== Exercise objective ==
Rewrite the text of all the items below with "公告通报" changed to "通知公告", keeping everything else the same. Leave the pictures out of your answer.

== Task inputs ==
☆ ☆ ☆ ☆

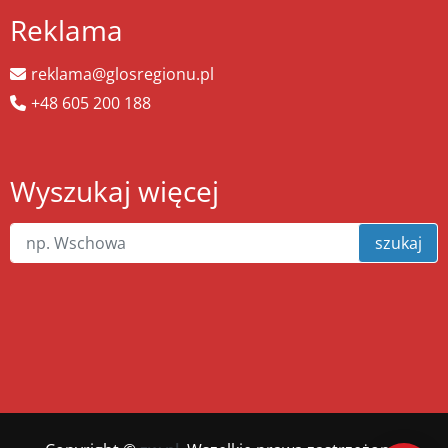
Reklama
reklama@glosregionu.pl
+48 605 200 188
Wyszukaj więcej
szukaj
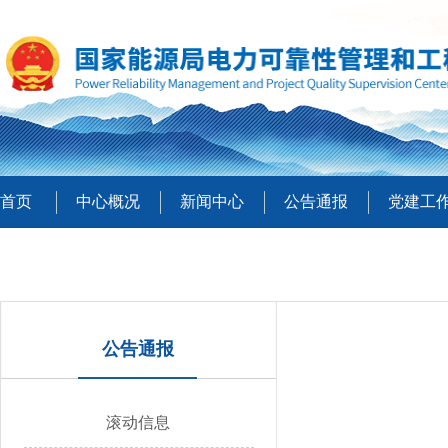
首页
中心概况
新闻中心
公告通报
党建工
公告通报
滚动信息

☆ ☆ ☆ ☆

== Answer to this task ==
Reklama
reklama@glosregionu.pl
+48 605 200 188
Wyszukaj więcej
szukaj
首页
中心概况
新闻中心
通知公告
党建工
通知公告
滚动信息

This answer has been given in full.